(Items listed in a dataset)
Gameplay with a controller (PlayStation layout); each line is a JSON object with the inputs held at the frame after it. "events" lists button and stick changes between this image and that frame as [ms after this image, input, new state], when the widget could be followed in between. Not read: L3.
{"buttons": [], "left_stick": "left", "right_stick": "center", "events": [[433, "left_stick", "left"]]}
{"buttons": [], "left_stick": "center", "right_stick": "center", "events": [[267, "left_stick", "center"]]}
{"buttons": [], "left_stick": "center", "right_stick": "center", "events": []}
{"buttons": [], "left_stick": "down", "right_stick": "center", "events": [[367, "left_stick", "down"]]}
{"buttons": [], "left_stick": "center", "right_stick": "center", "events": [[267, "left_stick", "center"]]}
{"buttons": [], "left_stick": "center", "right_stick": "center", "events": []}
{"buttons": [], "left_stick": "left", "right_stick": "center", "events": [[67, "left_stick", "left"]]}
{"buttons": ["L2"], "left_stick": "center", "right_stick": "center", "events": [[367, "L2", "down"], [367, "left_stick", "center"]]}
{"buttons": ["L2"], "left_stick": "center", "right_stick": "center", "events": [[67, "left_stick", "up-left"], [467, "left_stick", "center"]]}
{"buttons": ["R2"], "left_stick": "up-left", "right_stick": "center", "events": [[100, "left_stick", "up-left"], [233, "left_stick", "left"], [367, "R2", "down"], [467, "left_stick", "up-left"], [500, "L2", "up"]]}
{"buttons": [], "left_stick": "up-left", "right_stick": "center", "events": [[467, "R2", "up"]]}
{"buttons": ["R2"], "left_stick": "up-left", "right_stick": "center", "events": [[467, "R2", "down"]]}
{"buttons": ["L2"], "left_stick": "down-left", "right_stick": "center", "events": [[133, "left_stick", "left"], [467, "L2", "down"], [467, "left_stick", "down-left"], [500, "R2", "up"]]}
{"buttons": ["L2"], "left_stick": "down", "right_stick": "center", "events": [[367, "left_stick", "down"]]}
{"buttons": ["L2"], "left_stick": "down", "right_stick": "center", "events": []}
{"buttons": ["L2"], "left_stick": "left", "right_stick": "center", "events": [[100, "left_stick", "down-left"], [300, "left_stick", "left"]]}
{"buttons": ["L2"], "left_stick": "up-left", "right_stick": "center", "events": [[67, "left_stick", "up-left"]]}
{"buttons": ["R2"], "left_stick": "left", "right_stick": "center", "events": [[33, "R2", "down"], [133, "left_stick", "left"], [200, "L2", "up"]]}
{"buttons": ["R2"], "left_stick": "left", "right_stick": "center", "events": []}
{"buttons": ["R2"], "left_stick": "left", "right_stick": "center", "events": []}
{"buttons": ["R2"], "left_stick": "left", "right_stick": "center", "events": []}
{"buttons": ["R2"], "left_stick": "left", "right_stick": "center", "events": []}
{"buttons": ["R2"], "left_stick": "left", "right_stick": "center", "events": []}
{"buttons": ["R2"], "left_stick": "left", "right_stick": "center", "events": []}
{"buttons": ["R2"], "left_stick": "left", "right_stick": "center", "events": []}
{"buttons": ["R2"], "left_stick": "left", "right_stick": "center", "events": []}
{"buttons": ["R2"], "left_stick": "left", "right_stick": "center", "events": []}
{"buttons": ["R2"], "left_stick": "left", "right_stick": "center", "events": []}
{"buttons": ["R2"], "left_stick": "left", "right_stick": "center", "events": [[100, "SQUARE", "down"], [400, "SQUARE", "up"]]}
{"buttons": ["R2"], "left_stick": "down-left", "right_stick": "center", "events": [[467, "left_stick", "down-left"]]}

#### TASK BRIEF
The answer is the full set of records above, repeated exactly.

#### EXERCISE SOLUTION
Gameplay with a controller (PlayStation layout); each line is a JSON object with the inputs held at the frame after it. "events" lists button and stick changes between this image and that frame as [ms after this image, input, new state], when the widget could be followed in between. Not read: L3.
{"buttons": [], "left_stick": "left", "right_stick": "center", "events": [[433, "left_stick", "left"]]}
{"buttons": [], "left_stick": "center", "right_stick": "center", "events": [[267, "left_stick", "center"]]}
{"buttons": [], "left_stick": "center", "right_stick": "center", "events": []}
{"buttons": [], "left_stick": "down", "right_stick": "center", "events": [[367, "left_stick", "down"]]}
{"buttons": [], "left_stick": "center", "right_stick": "center", "events": [[267, "left_stick", "center"]]}
{"buttons": [], "left_stick": "center", "right_stick": "center", "events": []}
{"buttons": [], "left_stick": "left", "right_stick": "center", "events": [[67, "left_stick", "left"]]}
{"buttons": ["L2"], "left_stick": "center", "right_stick": "center", "events": [[367, "L2", "down"], [367, "left_stick", "center"]]}
{"buttons": ["L2"], "left_stick": "center", "right_stick": "center", "events": [[67, "left_stick", "up-left"], [467, "left_stick", "center"]]}
{"buttons": ["R2"], "left_stick": "up-left", "right_stick": "center", "events": [[100, "left_stick", "up-left"], [233, "left_stick", "left"], [367, "R2", "down"], [467, "left_stick", "up-left"], [500, "L2", "up"]]}
{"buttons": [], "left_stick": "up-left", "right_stick": "center", "events": [[467, "R2", "up"]]}
{"buttons": ["R2"], "left_stick": "up-left", "right_stick": "center", "events": [[467, "R2", "down"]]}
{"buttons": ["L2"], "left_stick": "down-left", "right_stick": "center", "events": [[133, "left_stick", "left"], [467, "L2", "down"], [467, "left_stick", "down-left"], [500, "R2", "up"]]}
{"buttons": ["L2"], "left_stick": "down", "right_stick": "center", "events": [[367, "left_stick", "down"]]}
{"buttons": ["L2"], "left_stick": "down", "right_stick": "center", "events": []}
{"buttons": ["L2"], "left_stick": "left", "right_stick": "center", "events": [[100, "left_stick", "down-left"], [300, "left_stick", "left"]]}
{"buttons": ["L2"], "left_stick": "up-left", "right_stick": "center", "events": [[67, "left_stick", "up-left"]]}
{"buttons": ["R2"], "left_stick": "left", "right_stick": "center", "events": [[33, "R2", "down"], [133, "left_stick", "left"], [200, "L2", "up"]]}
{"buttons": ["R2"], "left_stick": "left", "right_stick": "center", "events": []}
{"buttons": ["R2"], "left_stick": "left", "right_stick": "center", "events": []}
{"buttons": ["R2"], "left_stick": "left", "right_stick": "center", "events": []}
{"buttons": ["R2"], "left_stick": "left", "right_stick": "center", "events": []}
{"buttons": ["R2"], "left_stick": "left", "right_stick": "center", "events": []}
{"buttons": ["R2"], "left_stick": "left", "right_stick": "center", "events": []}
{"buttons": ["R2"], "left_stick": "left", "right_stick": "center", "events": []}
{"buttons": ["R2"], "left_stick": "left", "right_stick": "center", "events": []}
{"buttons": ["R2"], "left_stick": "left", "right_stick": "center", "events": []}
{"buttons": ["R2"], "left_stick": "left", "right_stick": "center", "events": []}
{"buttons": ["R2"], "left_stick": "left", "right_stick": "center", "events": [[100, "SQUARE", "down"], [400, "SQUARE", "up"]]}
{"buttons": ["R2"], "left_stick": "down-left", "right_stick": "center", "events": [[467, "left_stick", "down-left"]]}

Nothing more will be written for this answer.